La mise en résonnance des acteurs de la ville durable est donc un impératif, si l’on veut éviter les échecs, comme ceux que nous avons connus avec les grands ensembles notamment. Le ministère Français du Commerce extérieur a pris l’initiative, sous le nom de Vivapolis, et avec la complicité de nombreux organismes publics et professionnels, d’offrir un cadre pour favoriser la coopération des savoir-faire français dans le domaine. Un groupement d’entreprises a été notamment constitué pour présenter cet ensemble à une ville en croissance très rapide, Astana, capitale du Kazakhstan depuis 1997. L’opération « Astanaible » est ainsi née, emmenée par des grandes entreprises, Eiffage, GDF-Suez et Egis, mais à laquelle collabore de nombreuses PME et TPE, notamment mobilisées par les pôles de compétitivité.
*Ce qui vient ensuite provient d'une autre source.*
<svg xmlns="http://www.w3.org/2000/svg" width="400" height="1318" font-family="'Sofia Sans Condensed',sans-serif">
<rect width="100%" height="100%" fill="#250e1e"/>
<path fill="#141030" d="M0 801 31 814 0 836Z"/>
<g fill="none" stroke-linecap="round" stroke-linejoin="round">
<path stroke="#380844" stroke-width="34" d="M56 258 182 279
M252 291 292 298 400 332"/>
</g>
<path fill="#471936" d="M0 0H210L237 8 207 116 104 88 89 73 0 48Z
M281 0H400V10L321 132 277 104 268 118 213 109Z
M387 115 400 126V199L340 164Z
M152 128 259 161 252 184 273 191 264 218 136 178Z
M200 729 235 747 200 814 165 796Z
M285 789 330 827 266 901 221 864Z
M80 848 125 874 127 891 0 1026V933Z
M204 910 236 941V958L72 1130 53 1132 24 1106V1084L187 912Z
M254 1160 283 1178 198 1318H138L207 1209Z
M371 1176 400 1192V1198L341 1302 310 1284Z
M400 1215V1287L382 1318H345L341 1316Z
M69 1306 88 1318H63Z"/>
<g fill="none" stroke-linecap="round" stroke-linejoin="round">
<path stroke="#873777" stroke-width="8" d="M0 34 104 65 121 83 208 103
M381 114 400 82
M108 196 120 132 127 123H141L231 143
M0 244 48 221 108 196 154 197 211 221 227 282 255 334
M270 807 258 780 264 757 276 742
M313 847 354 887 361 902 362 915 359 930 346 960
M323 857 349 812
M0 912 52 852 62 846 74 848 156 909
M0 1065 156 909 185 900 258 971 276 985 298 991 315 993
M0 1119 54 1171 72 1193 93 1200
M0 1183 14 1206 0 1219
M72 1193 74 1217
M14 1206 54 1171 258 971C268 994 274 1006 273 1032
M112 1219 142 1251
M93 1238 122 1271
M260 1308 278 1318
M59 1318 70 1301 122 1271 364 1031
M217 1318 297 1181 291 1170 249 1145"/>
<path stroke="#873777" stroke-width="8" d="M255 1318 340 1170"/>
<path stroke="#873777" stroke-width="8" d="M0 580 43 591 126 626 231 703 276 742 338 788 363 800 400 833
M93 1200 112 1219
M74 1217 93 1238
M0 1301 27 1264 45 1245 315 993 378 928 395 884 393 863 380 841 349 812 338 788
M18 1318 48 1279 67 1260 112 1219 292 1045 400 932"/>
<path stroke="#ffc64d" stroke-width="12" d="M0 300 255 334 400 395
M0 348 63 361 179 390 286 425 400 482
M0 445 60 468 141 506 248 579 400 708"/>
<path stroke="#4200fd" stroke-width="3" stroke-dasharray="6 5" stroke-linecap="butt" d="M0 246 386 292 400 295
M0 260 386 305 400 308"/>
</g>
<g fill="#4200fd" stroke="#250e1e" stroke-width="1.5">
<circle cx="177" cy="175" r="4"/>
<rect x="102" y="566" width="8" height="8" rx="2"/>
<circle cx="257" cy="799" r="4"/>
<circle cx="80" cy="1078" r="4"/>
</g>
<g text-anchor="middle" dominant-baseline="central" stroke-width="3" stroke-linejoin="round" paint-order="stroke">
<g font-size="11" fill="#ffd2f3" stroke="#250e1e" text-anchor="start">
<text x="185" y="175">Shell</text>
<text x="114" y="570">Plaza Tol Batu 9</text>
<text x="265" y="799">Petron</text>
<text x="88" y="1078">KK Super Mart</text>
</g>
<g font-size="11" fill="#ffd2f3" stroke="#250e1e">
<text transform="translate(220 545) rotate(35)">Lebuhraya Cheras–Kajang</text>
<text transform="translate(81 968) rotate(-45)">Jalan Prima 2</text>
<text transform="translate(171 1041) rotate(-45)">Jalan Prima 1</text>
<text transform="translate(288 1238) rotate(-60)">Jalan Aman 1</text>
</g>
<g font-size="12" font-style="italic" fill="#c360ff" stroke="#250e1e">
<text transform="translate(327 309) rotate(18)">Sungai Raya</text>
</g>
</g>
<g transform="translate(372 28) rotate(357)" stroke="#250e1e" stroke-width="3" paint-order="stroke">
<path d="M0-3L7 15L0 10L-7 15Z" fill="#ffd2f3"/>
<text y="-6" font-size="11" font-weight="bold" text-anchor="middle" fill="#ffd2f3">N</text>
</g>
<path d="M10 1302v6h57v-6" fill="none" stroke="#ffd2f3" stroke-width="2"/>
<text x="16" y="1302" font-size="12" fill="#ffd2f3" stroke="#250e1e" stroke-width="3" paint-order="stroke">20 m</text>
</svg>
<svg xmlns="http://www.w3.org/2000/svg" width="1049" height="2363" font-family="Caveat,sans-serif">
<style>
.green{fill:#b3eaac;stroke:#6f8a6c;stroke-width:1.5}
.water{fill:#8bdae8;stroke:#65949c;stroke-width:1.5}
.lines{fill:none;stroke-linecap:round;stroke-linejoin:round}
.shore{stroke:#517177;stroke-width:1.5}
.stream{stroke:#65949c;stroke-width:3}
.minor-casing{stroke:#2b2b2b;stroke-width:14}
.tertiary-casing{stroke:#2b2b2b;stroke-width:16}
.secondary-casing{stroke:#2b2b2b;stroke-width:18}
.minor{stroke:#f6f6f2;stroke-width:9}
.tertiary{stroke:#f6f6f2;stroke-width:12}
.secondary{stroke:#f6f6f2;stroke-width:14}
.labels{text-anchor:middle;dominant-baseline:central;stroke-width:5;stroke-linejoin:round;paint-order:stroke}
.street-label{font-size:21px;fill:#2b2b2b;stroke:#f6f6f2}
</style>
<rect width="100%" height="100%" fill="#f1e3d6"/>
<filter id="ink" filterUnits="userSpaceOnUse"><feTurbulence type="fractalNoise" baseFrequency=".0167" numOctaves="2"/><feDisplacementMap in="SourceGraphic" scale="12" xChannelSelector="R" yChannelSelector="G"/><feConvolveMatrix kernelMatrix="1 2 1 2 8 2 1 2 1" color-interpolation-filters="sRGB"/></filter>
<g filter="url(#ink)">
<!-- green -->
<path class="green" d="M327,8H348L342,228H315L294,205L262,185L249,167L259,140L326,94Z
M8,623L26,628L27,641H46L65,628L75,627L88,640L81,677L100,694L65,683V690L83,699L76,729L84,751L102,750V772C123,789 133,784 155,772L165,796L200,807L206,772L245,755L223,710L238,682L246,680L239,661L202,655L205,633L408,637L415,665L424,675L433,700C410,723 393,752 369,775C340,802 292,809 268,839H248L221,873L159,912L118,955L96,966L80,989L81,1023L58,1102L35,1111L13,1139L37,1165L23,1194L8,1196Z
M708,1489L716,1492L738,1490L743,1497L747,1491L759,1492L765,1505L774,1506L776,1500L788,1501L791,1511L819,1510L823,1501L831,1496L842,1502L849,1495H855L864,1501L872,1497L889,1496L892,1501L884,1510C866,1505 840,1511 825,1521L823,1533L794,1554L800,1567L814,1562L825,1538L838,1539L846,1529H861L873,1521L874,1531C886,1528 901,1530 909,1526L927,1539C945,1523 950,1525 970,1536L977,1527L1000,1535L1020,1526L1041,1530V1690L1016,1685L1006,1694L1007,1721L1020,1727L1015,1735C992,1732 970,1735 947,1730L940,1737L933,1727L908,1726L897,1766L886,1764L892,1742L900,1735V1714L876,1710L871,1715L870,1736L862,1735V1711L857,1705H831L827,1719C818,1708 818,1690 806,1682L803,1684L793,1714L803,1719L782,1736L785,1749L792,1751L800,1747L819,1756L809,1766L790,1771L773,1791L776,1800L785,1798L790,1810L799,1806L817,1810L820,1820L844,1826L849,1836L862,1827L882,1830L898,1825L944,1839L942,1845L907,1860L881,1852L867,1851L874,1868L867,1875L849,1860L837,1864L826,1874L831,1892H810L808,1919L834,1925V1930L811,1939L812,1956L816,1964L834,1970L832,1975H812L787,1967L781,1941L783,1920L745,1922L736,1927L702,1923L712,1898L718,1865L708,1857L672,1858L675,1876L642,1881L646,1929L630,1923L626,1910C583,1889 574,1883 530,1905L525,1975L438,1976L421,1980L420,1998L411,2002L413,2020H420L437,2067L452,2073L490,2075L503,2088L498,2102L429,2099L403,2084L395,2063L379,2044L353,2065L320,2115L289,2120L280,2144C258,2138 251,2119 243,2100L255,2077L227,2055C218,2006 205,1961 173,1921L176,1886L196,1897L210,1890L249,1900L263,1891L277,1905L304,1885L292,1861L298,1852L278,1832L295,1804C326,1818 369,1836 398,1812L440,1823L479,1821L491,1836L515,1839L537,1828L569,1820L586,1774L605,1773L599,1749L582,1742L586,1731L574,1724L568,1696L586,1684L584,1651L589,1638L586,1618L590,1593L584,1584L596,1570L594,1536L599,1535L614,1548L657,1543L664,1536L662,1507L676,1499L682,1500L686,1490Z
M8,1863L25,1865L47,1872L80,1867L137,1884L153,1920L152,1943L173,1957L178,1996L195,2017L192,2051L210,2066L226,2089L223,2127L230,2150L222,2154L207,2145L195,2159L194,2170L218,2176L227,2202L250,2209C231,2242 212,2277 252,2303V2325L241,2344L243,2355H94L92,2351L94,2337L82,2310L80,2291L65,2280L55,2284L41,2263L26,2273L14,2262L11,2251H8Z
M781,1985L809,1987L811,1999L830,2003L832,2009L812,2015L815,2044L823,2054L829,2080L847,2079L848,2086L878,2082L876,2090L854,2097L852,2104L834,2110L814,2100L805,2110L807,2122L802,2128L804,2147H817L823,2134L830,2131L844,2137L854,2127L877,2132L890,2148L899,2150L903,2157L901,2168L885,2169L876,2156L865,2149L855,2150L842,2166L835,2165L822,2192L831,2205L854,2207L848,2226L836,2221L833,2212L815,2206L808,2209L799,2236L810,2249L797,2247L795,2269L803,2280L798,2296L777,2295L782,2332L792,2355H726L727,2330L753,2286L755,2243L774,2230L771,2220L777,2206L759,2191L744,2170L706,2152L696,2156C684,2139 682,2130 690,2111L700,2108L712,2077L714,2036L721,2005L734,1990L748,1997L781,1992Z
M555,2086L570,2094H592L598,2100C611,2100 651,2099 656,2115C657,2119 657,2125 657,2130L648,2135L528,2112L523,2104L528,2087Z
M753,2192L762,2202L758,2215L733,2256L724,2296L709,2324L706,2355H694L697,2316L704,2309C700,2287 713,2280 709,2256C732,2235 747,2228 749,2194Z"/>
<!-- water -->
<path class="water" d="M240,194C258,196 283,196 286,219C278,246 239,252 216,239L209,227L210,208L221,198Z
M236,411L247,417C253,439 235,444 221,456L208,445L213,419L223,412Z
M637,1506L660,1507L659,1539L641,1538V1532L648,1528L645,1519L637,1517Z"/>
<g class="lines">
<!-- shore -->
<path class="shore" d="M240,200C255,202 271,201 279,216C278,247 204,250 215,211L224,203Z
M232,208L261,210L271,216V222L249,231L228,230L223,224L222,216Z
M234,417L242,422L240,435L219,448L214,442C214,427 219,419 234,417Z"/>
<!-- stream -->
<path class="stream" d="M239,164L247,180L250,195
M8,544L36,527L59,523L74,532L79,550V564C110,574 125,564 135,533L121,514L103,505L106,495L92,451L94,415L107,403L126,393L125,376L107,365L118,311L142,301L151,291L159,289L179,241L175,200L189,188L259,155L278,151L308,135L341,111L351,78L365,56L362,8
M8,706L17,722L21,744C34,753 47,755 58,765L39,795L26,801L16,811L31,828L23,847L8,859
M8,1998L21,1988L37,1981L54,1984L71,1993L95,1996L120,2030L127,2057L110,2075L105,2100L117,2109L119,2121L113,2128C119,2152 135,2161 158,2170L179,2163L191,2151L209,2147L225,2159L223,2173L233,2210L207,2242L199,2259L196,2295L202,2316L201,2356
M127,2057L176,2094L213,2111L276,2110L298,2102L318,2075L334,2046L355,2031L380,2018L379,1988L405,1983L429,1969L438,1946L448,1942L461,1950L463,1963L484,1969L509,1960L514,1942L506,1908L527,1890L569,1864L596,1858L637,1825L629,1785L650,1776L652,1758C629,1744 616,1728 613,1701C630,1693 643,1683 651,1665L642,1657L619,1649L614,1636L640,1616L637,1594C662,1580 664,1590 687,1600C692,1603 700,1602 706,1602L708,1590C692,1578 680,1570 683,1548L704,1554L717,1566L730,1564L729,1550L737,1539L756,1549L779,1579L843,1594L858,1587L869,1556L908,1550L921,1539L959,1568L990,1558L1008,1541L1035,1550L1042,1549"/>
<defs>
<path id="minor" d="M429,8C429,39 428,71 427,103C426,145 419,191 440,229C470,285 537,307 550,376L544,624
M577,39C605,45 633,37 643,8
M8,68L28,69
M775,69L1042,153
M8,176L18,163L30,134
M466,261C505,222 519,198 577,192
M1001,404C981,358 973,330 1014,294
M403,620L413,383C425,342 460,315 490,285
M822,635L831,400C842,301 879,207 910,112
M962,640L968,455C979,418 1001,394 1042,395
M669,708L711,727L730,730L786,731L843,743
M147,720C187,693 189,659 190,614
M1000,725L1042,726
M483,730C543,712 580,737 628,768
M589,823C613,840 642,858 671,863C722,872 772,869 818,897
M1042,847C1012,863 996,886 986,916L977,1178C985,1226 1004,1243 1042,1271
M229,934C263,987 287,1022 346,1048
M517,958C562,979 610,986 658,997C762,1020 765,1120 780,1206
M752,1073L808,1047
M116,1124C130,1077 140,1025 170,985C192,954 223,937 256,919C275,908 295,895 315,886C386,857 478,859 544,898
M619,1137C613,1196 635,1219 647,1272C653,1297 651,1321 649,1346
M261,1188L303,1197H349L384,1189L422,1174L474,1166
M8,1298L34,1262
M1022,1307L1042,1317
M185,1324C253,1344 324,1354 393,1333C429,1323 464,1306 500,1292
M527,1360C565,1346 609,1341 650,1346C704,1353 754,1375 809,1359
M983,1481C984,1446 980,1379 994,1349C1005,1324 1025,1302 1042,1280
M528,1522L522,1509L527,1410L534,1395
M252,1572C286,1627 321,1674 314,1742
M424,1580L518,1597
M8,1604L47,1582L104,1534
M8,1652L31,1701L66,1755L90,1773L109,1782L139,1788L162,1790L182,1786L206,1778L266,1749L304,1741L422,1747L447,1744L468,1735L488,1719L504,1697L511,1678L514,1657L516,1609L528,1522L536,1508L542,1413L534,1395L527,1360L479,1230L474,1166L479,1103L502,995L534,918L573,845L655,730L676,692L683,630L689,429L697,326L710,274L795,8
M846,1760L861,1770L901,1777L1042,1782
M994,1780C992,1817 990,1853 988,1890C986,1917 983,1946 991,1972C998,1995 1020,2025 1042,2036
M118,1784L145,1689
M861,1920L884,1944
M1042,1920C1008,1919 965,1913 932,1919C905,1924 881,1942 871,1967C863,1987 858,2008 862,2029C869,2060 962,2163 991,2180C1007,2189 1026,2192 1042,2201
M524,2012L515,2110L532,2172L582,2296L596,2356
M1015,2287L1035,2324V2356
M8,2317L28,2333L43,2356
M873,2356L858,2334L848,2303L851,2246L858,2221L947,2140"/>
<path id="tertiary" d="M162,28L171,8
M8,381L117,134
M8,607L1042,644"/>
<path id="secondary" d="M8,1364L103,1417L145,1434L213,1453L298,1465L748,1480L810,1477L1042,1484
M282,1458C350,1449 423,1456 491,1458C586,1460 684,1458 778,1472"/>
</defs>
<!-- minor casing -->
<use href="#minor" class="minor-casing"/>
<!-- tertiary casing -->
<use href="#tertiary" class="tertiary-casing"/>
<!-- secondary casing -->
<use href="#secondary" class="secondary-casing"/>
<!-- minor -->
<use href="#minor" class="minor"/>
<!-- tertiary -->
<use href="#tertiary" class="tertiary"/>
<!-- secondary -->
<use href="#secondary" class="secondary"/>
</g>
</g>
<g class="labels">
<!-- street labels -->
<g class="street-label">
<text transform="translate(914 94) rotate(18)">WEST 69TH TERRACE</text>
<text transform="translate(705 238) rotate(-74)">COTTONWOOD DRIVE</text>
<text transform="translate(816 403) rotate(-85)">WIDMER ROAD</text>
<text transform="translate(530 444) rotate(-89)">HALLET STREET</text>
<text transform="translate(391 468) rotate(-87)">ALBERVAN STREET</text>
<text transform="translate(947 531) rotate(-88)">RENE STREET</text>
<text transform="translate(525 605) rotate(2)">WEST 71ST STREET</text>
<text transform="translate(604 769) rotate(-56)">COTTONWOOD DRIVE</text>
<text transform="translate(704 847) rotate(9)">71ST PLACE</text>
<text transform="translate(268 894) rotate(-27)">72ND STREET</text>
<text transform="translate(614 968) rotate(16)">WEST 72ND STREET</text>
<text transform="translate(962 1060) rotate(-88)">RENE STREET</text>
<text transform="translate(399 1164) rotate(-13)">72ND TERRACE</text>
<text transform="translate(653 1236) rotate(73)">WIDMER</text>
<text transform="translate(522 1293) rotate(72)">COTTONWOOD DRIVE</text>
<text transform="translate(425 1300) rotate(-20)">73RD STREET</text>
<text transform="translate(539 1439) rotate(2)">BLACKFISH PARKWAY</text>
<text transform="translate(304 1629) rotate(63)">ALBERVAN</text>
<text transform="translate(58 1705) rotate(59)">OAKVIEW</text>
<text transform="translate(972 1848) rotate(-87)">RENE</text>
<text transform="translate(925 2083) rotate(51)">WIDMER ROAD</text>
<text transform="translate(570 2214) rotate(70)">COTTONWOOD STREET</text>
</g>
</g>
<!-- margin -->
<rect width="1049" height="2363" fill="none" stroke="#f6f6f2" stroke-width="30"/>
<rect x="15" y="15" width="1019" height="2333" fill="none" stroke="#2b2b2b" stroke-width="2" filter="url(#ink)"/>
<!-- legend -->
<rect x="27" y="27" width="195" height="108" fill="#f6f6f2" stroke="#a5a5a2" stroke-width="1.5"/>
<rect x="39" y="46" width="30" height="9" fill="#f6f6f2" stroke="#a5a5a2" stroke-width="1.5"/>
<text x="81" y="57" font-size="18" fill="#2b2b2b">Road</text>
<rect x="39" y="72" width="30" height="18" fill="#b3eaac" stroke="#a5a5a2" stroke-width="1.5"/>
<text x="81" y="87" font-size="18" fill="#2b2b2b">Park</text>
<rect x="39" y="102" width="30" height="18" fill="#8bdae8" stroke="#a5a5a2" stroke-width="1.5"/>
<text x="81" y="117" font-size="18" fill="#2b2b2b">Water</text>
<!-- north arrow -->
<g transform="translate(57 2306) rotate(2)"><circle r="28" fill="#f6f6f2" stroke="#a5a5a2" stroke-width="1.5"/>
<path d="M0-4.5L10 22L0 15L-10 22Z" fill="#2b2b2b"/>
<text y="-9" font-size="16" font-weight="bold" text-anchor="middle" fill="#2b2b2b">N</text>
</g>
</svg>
Elle étend son activité de la connaissance du contexte (social, économique, géographique, écologique, etc. du terrain) à la proposition de solutions opérationnelles, et leur programmation dans la durée. Une coopération à grande échelle. Un point fort est d’avoir permis à chaque intervenant de participer dès le tout début du projet. Nous retrouvons là l’esprit de la HQE, que ce soit du bâtiment ou de l’aménagement, la mise autour de la même table de l’ensemble des acteurs, et cela le plus tôt possible. La coopération doit être précoce pour bien fonctionner.
La lutte contre le réchauffement climatique pourrait évoluer dans cette direction. A la simple distribution d’objectifs « contraignants » s‘ajoute (ou se substitue ?) aujourd’hui le concept d’agenda des solutions. Comment toutes les nations peuvent-elles coopérer pour trouver des réponses opérationnelles, des organisations, des techniques, des modèles économiques qui réduisent la dépendance au carbone de l’humanité. La coopération pour aller de l’avant sur des objectifs partagés est acceptable pour tous, elle peut même être enthousiasmante et provoquer des vocations. A la différence de la contrainte, la coopération se conjugue avec l’ambition.